If Jesus’ teaching is not supposed to be embodied by the nation-state, however, what is its purpose and does this not leave the public square to malevolent forces, as Kruger suggests? Jesus’ teaching is indeed directed at a particular body of people who are supposed to embody it publicly, and that is the community explicitly committed to follow and structure social life around the living presence of Jesus; this is the church. The New Testament even suggests the language of nationhood is appropriate for this body as a new nation is being formed around the person of Jesus who commands the allegiance that modern nation-states claim for themselves. 

Kruger’s vision of the Church of England’s parish system is where ‘we are all members, we all belong, even if you never set foot in your church from one year to the next, even if you don’t believe in its teachings, it is your church, and you are its member.’ This is a million miles away from the vision of the New Testament where entry into this newly formed community implies active repentance and a collision with the ways of the world represented by mere ‘values.’ If that makes me part of ‘another eccentric denomination’ according to Kruger, then so be it. 
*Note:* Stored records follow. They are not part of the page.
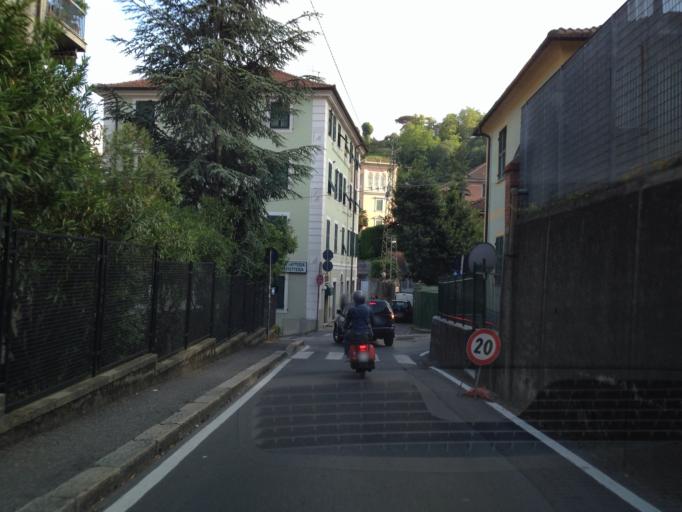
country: IT
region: Liguria
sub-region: Provincia di Genova
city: Santa Marta
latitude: 44.4984
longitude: 8.9005
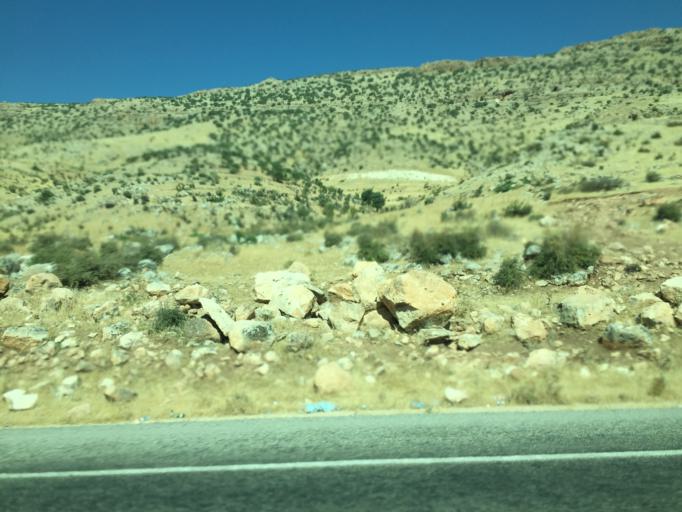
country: TR
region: Batman
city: Hasankeyf
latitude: 37.6890
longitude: 41.4553
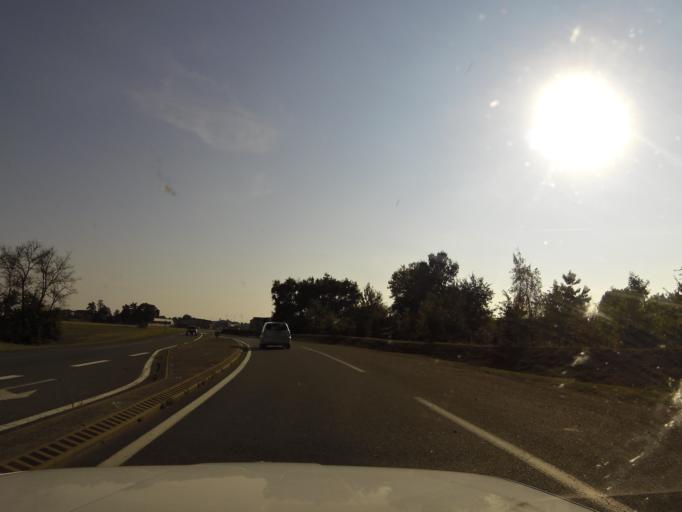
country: FR
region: Rhone-Alpes
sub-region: Departement de l'Ain
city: Meximieux
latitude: 45.9050
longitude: 5.2044
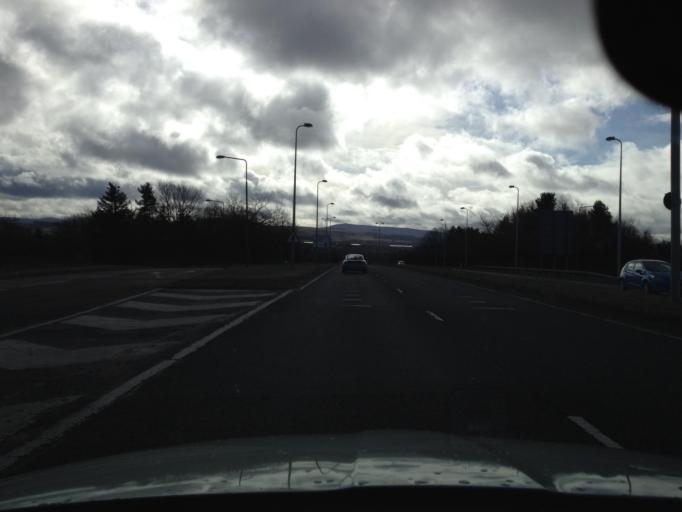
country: GB
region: Scotland
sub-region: West Lothian
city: Livingston
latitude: 55.9003
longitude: -3.5104
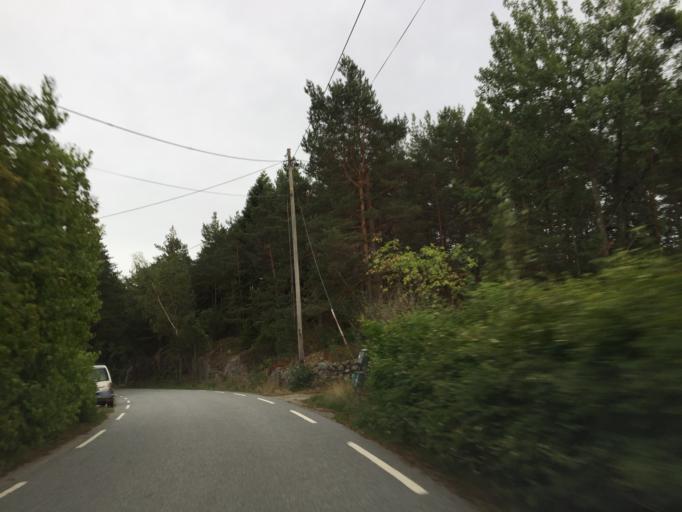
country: NO
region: Ostfold
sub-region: Hvaler
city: Skjaerhalden
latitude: 59.0637
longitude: 11.0062
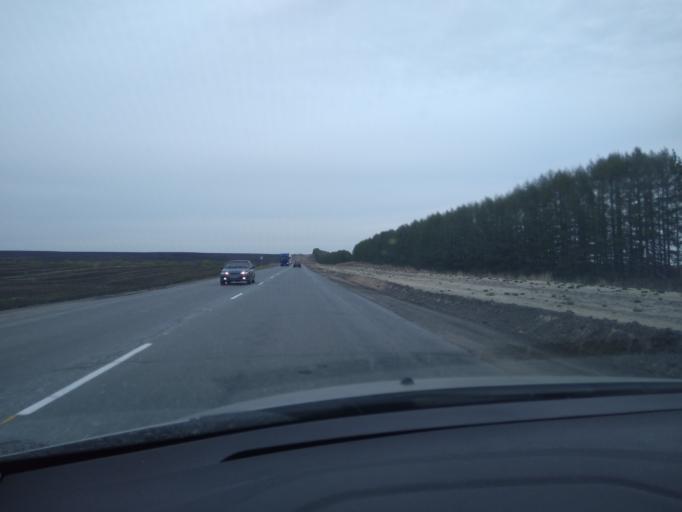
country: RU
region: Sverdlovsk
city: Kamyshlov
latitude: 56.8567
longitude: 62.8846
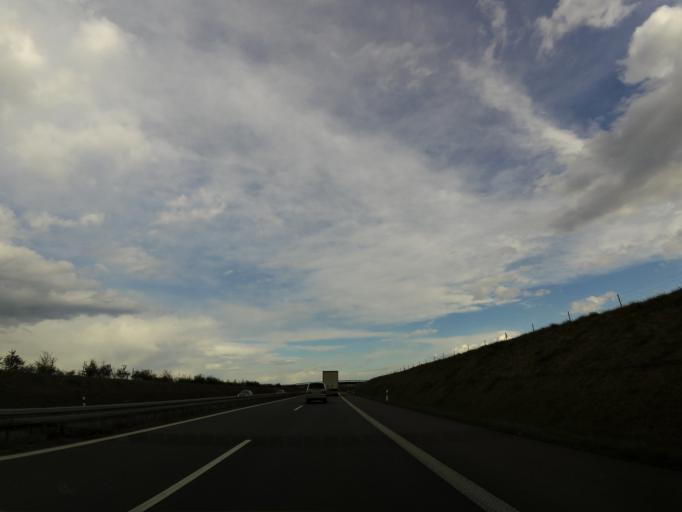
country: DE
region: Saxony-Anhalt
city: Quedlinburg
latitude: 51.8138
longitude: 11.1674
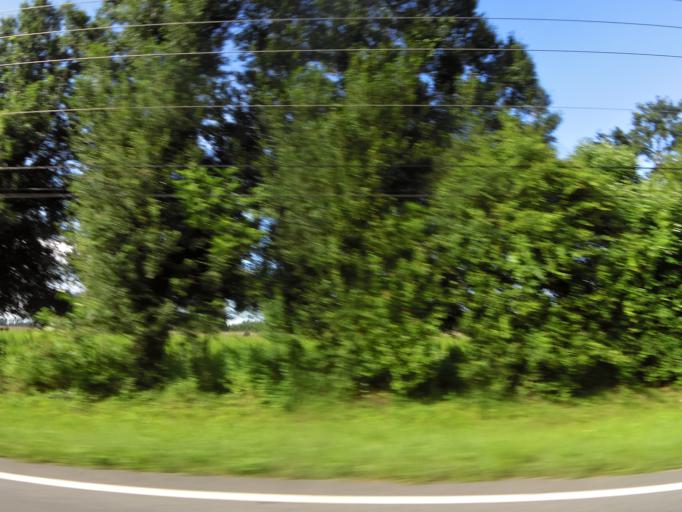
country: US
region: Florida
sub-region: Clay County
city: Green Cove Springs
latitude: 29.9868
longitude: -81.5278
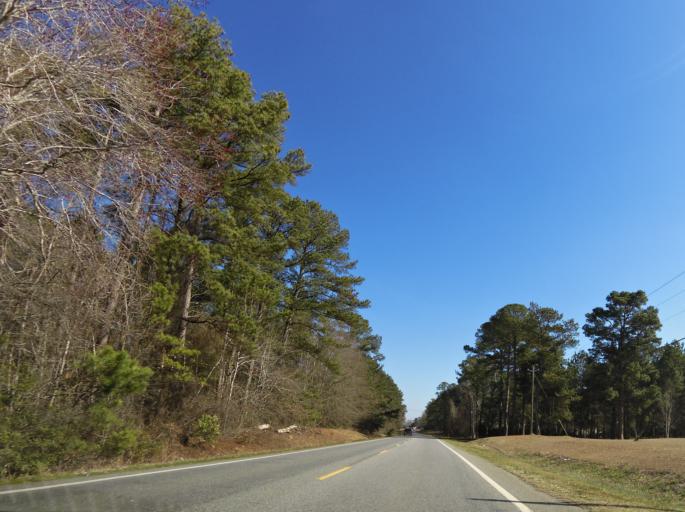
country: US
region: Georgia
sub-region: Bleckley County
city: Cochran
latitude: 32.3696
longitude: -83.3744
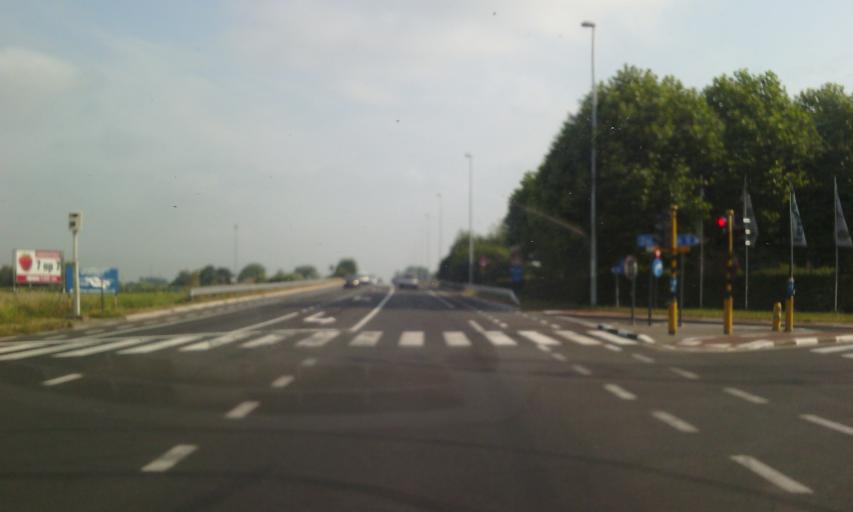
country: BE
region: Flanders
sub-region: Provincie Oost-Vlaanderen
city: Waarschoot
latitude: 51.1401
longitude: 3.6026
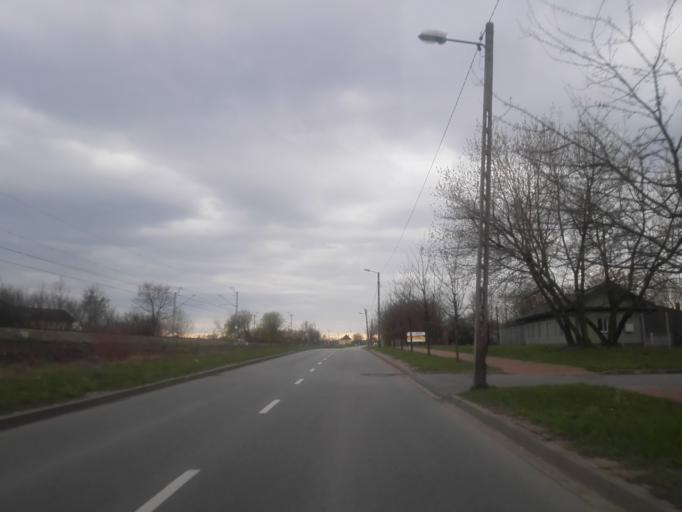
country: PL
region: Silesian Voivodeship
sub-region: Czestochowa
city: Czestochowa
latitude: 50.8310
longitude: 19.1418
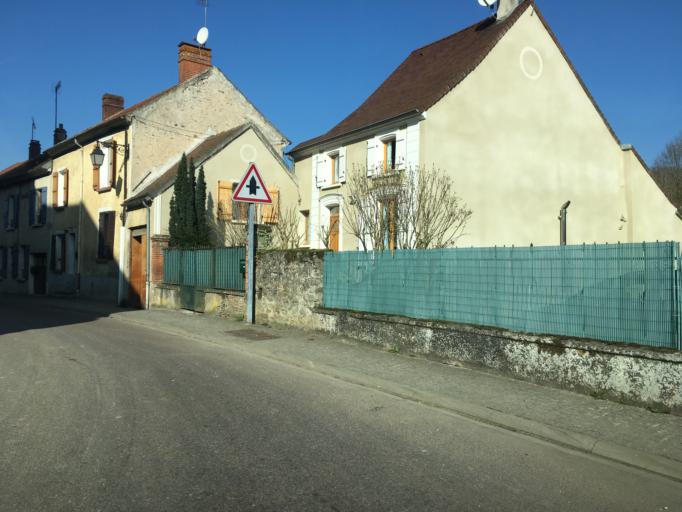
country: FR
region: Picardie
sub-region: Departement de l'Aisne
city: Chateau-Thierry
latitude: 49.1083
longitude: 3.3483
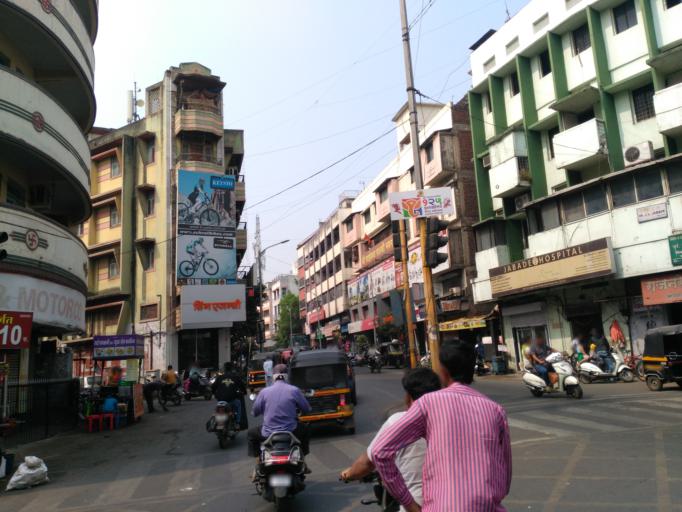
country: IN
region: Maharashtra
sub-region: Pune Division
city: Pune
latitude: 18.5187
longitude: 73.8595
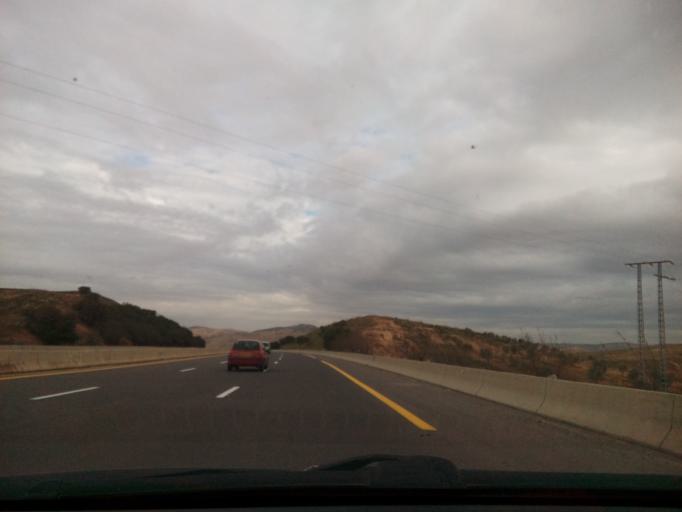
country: DZ
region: Sidi Bel Abbes
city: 'Ain el Berd
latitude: 35.4462
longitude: -0.4023
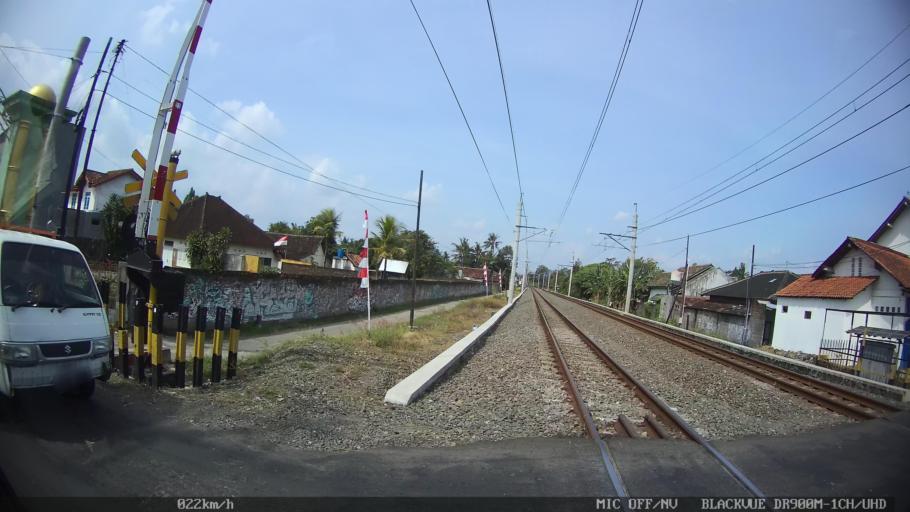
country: ID
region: Daerah Istimewa Yogyakarta
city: Depok
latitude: -7.7844
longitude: 110.4472
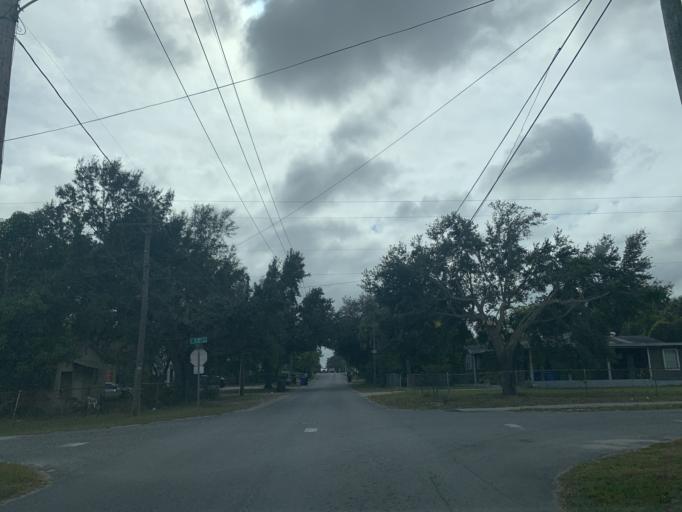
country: US
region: Florida
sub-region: Hillsborough County
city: East Lake-Orient Park
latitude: 27.9797
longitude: -82.3937
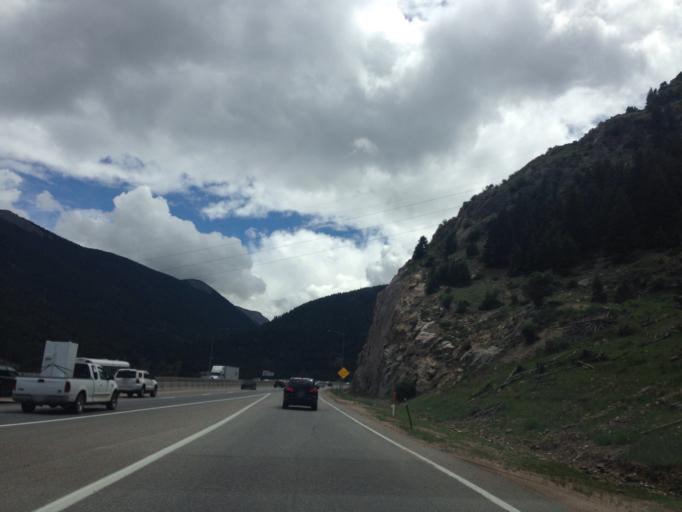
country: US
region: Colorado
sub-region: Clear Creek County
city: Georgetown
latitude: 39.7136
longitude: -105.6972
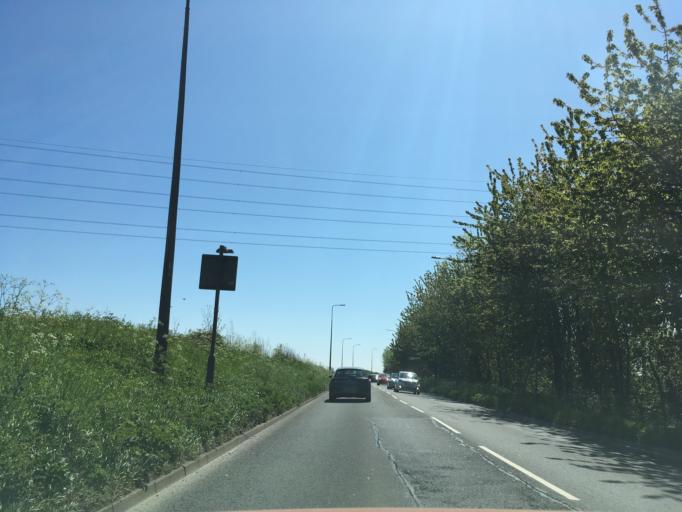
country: GB
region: Wales
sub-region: Cardiff
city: Cardiff
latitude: 51.4891
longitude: -3.1271
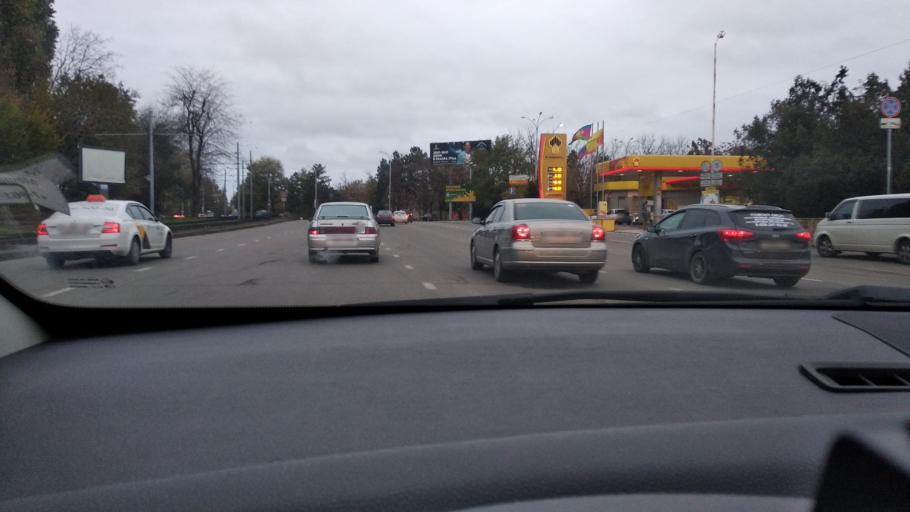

To suggest that this alternative vision cedes the ‘public square’ to malevolent forces also betrays a lack of imagination around the public nature of the church. It is assumed that if Christians retreat from the ambition to explicitly and directly make our nation-state Christian then we relegate our religion to the realm of the ‘private’ and succumb to the worst elements of Enlightenment fears about religion in the public square. The earliest Christians had no explicit desire to ‘transform the Roman empire and make it Christian’ but simply took Jesus at his word on wealth, forgiveness, welcome of the stranger and proclamation of salvation and the life made possible by Jesus’ death and resurrection. This was their public witness and it just so happened that it utterly transformed the communities in which these followers of Jesus were situated at the same time. This vision certainly has a place for Christians engaging in politics as Kruger has in debates on assisted suicide for instance, exposing the shaky foundations of any form of life not founded on the life made possible in Jesus. This is most appropriately done, however, without reaching for language that implied the state has salvific qualities, language Christian teaching rightly reserves only for God himself.